Algerian politician and human rights activist (1935–2025)

Hocine Zehouane (Ḥusin Zehuan; 13 August 1935 – 17 March 2025) was an Algerian politician and human rights activist.

== Early life ==
Hocine Zehouane was born in Draâ Ben Khedda in Kabylia in Algeria. He joined the Movement for the Triumph of Democratic Liberties MTLD, in 1954, while still in high school. He was then arrested and imprisoned from 1955 to 1957. On his release from prison, he joined the maquis in Kabylia. Wilaya III officer (Kabylia). He joined the Provisional Government of the Algerian Republic in March 1960.

== The League for Human Rights ==
In 1985, he participated in the founding of the first Algerian League for Human Rights (LADH), and in 2005 he became president of the Algerian League for the Defense of Human Rights.

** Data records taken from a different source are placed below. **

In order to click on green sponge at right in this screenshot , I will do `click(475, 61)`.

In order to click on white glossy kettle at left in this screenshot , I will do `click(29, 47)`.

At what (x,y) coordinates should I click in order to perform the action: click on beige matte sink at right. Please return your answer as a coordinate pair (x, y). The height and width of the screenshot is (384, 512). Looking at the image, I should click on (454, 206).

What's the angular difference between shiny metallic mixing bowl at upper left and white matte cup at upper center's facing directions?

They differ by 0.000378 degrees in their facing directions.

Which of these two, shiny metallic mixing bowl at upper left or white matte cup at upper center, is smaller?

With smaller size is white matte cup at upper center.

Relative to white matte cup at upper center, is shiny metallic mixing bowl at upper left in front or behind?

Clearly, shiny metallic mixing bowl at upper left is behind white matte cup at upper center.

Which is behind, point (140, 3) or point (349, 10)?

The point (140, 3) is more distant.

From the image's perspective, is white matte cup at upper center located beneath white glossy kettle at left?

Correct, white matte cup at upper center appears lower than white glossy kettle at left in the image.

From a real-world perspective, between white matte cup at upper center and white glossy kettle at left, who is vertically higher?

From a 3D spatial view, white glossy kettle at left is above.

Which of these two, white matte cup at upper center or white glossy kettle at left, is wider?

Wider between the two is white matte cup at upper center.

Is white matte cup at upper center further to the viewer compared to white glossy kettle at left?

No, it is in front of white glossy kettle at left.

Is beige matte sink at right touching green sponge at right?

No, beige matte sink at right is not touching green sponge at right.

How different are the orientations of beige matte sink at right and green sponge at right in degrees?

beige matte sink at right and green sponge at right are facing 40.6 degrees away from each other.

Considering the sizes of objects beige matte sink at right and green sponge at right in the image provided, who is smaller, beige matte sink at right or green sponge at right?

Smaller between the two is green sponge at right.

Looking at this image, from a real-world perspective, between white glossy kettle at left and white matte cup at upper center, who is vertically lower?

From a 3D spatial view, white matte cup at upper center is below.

== After the liberation ==
As a member of the Political Bureau of the National Liberation Front in 1964, in charge of the guidance sector, Hocine Zehouane participated in the first regional Congress of the General Union of Algerian Workers. On this occasion, he declared that "Algerian workers must gain access to political power".

He opposed the coup d'etat of 19 June 1965, by Houari Boumedienne, which led him to prison before being placed under house arrest in the south from 1965 to 1971. He went into exile in France after 1973 and returned to his country after the death of Algerian President Houari Boumédiène.

Hocine died on 17 March 2025, at the age of 89.